Tão citada há tantos meses, a crise ainda não começou. O que parece estar às avessas e de pernas para o alto, os problemas entre os Poderes, a inversão de Dilma, os desarranjos do governo, e tudo o mais, são pedaços desarticulados do que pode vir a ser a crise. Depende de que essas partes, ou as principais, se associem na mesma direção em que configurem uma afronta à ordem institucional. Antes disso, crise é uma força de expressão usada sem cerimônia --como tudo mais no Brasil atual.
O quanto se está distante do ponto de fervura, não dá para estimar. Certa é a geração continuada de fatores próprios da elaboração de crise. Os quais se apresentam, a meu ver, de forma sem precedente entre nós. Ou ao menos desde muitas décadas.

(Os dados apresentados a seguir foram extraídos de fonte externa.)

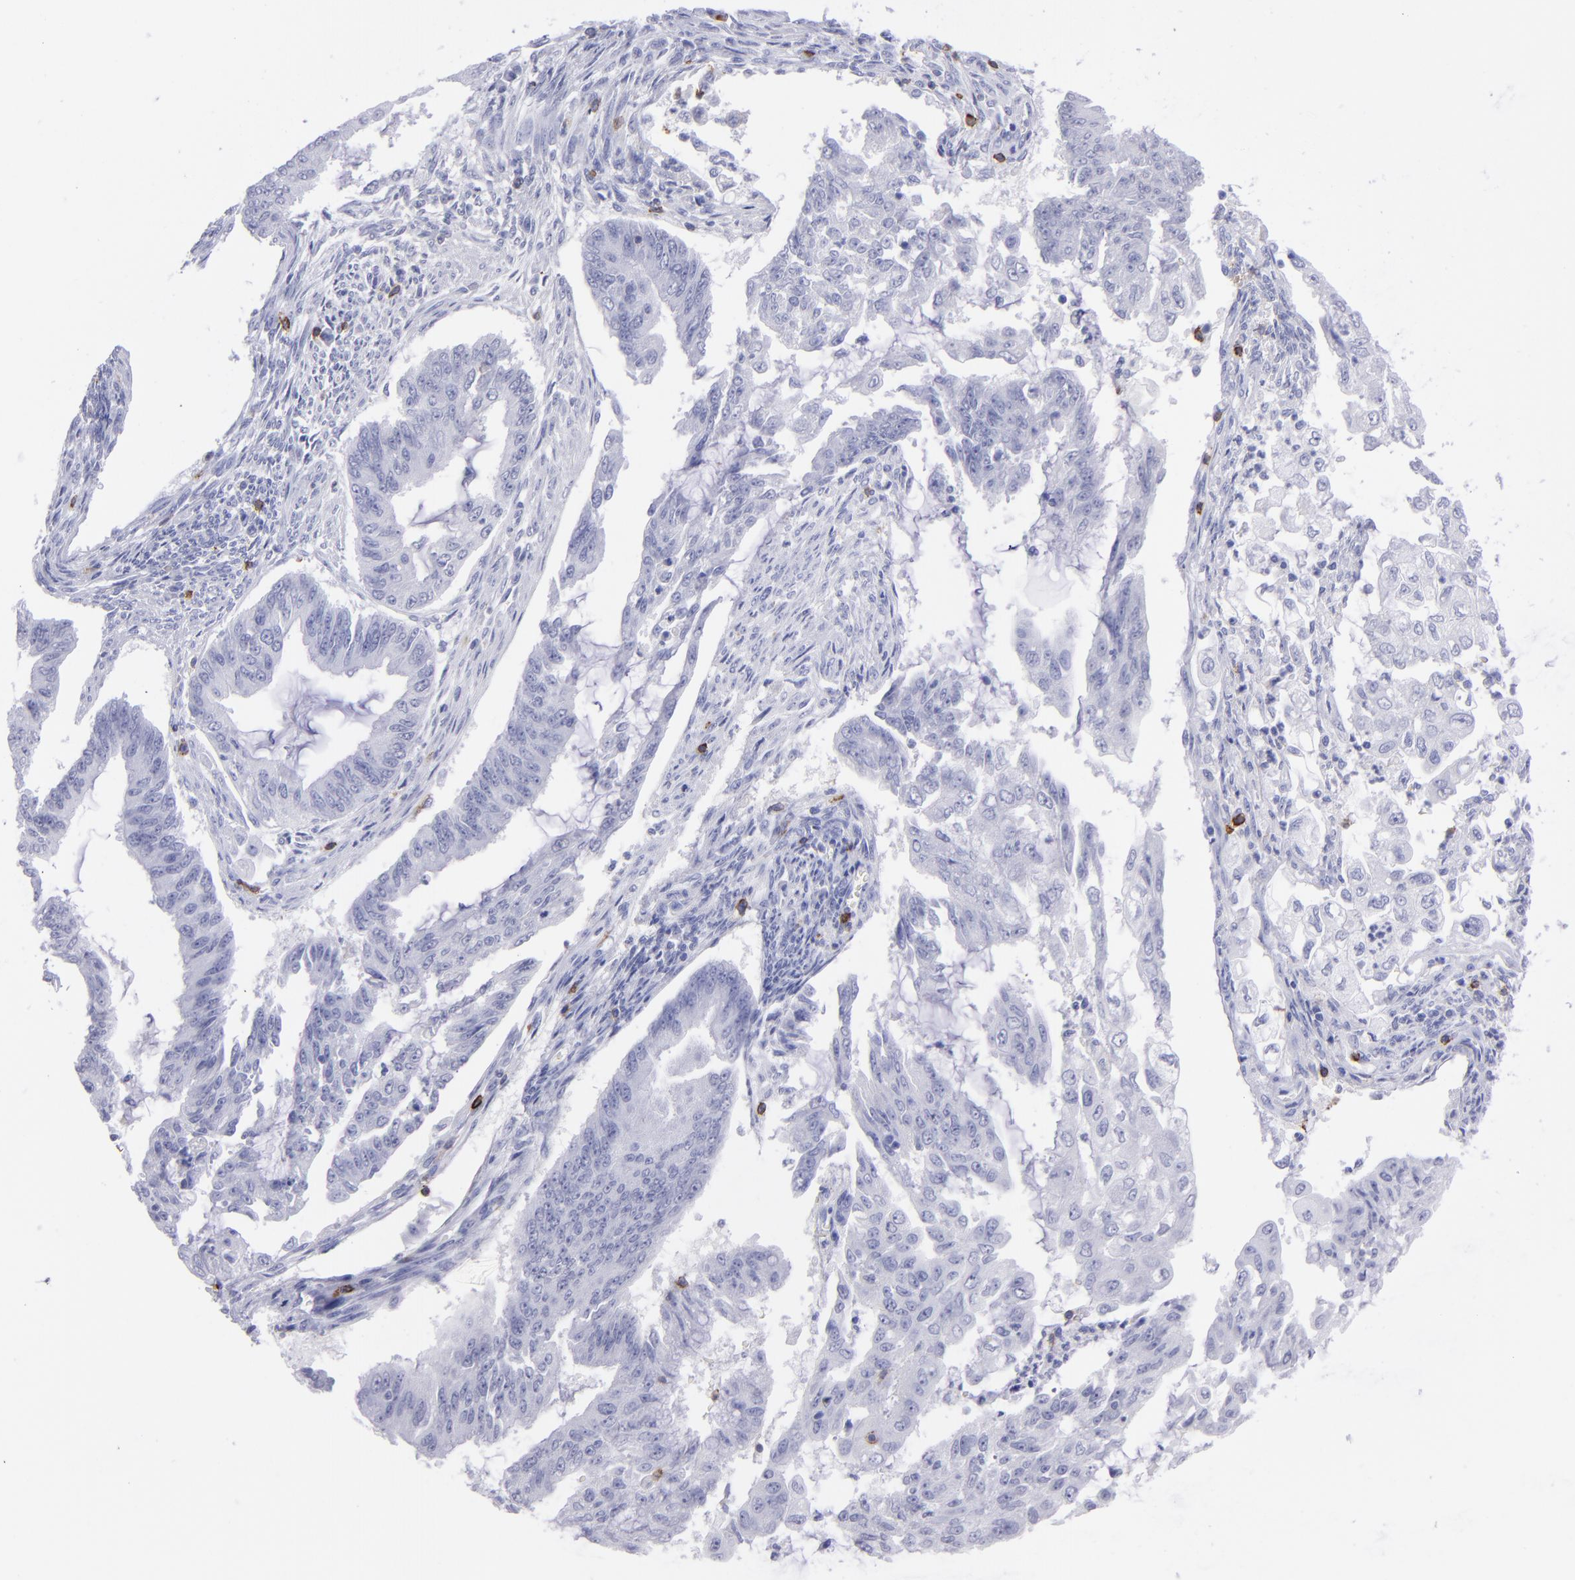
{"staining": {"intensity": "negative", "quantity": "none", "location": "none"}, "tissue": "endometrial cancer", "cell_type": "Tumor cells", "image_type": "cancer", "snomed": [{"axis": "morphology", "description": "Adenocarcinoma, NOS"}, {"axis": "topography", "description": "Endometrium"}], "caption": "Endometrial cancer (adenocarcinoma) was stained to show a protein in brown. There is no significant expression in tumor cells.", "gene": "CD6", "patient": {"sex": "female", "age": 75}}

O governo Dilma tem sua própria situação crítica, feita da combinação desequilibrada de dificuldades administrativas e dificuldades com sua desleal base parlamentar. A luta partidária/ideológica, em que só um lado tem tido voz, difundiu a interpretação de que a realidade perturbada do governo é "a crise". Não é, no entanto, sequer o causador das mais retumbantes confrontações no âmbito do Congresso. Com o Judiciário, apesar do desagrado no Supremo pela demora na indicação do novo ministro, o relacionamento do governo não tem e não teve embate algum.
No Congresso, Senado e Câmara vivem condições muito diferentes, embora conduzidos pelo mesmo partido, o PMDB. Afora Aécio Neves e mais dois ou três oposicionistas excitados, a quietude do Senado lembra uma sala de cinema durante filme romântico. Renan Calheiros faz uma hábil fusão de pronunciamentos próprios de presidente com os pessoais, espicaçando Dilma e o governo, reagindo ao presidente da Câmara ou atacando o procurador-geral da República, mas sem suscitar problemas de fato.
Ainda que Renan Calheiros recebesse expressões de solidariedade ao aparecer entre os processados na Lava Jato, sua exaltação não deu em hostilidade entre o Senado e a Procuradoria Geral da República, nem houve ataques ao Supremo por aceitar o processo. É mais ou menos isso que se passa também na relação de Renan e do Senado com Dilma e com o governo. O problema real de Renan e dos senadores é com Eduardo Cunha. E não foi provocado por eles.
A Câmara está em uma espécie de rebelião branca. Iniciada a ideia de Eduardo Cunha, tão repetida quanto equivocada, de que a Câmara é um poder independente, quando é parte do Congresso. Na prática, a independência revelou ser uma desconexão geral.
A chamada base aliada desintegrou-se. A bancada do PMDB abandonou a linha do partido e passou a orientar-se por Eduardo Cunha. Os pequenos partidos, integrassem ou não a base governista, quase todos servem a Cunha. A pauta de votações não tem conexão com o governo: segue, declarada e estritamente, o decidido por Eduardo Cunha. O colégio de líderes, como a Mesa Diretora, apenas endossa as decisões do presidente. As comissões se criam e são compostas por decisão de Eduardo Cunha.
Ao findar a semana, duas novas demonstrações de que a desconexão é mesmo geral. Uma, a atitude superior de Eduardo Cunha de avisar ao presidente do Senado e do Congresso que, se o projeto da terceirização não for submetido com presteza à votação dos senadores, todos os projetos originários do Senado irão para o freezer na Câmara.
A outra demonstração: a bancada do PSDB aderiu à linha Cunha e, por seu líder Carlos Sampaio, fez saber que até quarta-feira apresenta o pedido formal de impeachment de Dilma, contra a posição da cúpula peessedebista. O rebelado Sampaio adotou também a ideia de independência: "O pedido de impeachment é da Câmara e a bancada tem independência para decidir". Como no PMDB, fim da direção partidária.
A reação de Eduardo Cunha à sua inclusão nos processados da Lava Jato foi, e continua, muito mais forte que a de Renan Calheiros. No final da semana ele divulgou mais uma ideia de alteração dos poderes judiciais: no caso, um projeto de retirada, do Supremo para a primeira instância, dos processos contra parlamentares. Solução, em causa própria, para encaminhar os processos à prescrição e invalidar a ação da Procuradoria Geral da República.
Eduardo Cunha, sem dúvida, vai se mostrando um fenômeno político. E a sua Câmara, a Casa que gera e dissemina os fatores capazes de levar à crise verdadeira.